Insulated from His Own Destruction
With Newsom’s background speaking to a heavily gilded environment of private schools, European trips, and billionaire benefactors, it is no wonder his worldview is squarely in the globalist-progressive camp. While the World Economic Forum (WEF) has called to reduce the number of cars by 75 percent in only 27 years, that body is merely a PR gathering of rich and connected virtue signalers. Newsom’s California has real power, with the governor announcing in 2020 that the state would ban gasoline-powered cars by 2035. Of course, neither Newsom nor the poseurs at the WEF have promised to give up their private jets.
Regardless of the pain the elites plan to inflict on the rest of us in the name of the planet or some other cause-du-jour, their wealth and status insulate them from their policy preferences. They have armed guards while proposing to curtail your ability to defend yourself with a crafty end-run around the Second Amendment; they unleash inflation to monetize America’s trillions in debt while owning hard, inflation-resistant assets; they layer heavy taxes and crushing regulations on average people, putting prosperity beyond reach for hundreds of millions while they already have their money.
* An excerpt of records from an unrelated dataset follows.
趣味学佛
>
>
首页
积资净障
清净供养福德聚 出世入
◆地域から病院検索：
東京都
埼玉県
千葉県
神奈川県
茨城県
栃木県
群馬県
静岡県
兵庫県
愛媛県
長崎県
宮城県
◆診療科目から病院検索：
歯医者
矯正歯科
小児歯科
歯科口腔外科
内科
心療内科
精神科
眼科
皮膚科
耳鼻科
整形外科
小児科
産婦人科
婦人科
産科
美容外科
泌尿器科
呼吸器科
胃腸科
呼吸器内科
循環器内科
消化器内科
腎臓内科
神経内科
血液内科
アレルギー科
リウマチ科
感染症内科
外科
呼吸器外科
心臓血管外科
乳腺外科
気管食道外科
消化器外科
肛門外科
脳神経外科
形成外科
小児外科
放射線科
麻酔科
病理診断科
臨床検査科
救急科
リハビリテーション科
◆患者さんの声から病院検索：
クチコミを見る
Nowhere was this more in evidence than in Nov. 2021 when, as Newsom was ordering Californians to stay at home during Covid-19’s winter resurgence, he attended a dinner party with well-heeled lobbyists at the ritzy French Laundry restaurant. Newsom later acknowledged this as an error — presumably the “I was caught” variety of error rather than the “It was wrong” variety. But Newsom’s “rules for thee but not for me” had real consequences far beyond the PR hit.
California’s losing population for three years in a row was abetted by Newsom’s wanton destruction of people’s livelihoods and crushing of their freedom of movement. The same happened in New York state and New York City, which from April 1, 2020, to July 1, 2022, lost an estimated 524,079 and 468,297 residents, respectively, the plurality of whom moved to DeSantis’ Florida.
And given that California and Florida had similar age-adjusted Covid-19 mortality rates while taking wildly divergent public health responses, one can understand Newsom’s prickly defensiveness toward a DeSantis strong point.
America’s two major political parties have been undergoing a realignment since the 1990s, concurrent with the increased pace of globalization and the information economy. Democrats are now the party of Wall Street, Silicon Valley, and Hollywood, while retaining considerable allegiance among minorities and the government-dependent poor. Republicans have seen a surge in support among the working class.
Depending on the major party nominees and the themes dominating the 2024 campaign, the national political realignment may be cemented for a generation. Should Newsom win the Democratic Party’s nomination for president in 2024, the stakes will be higher and the contrast clearer than at any time in the last 100 years.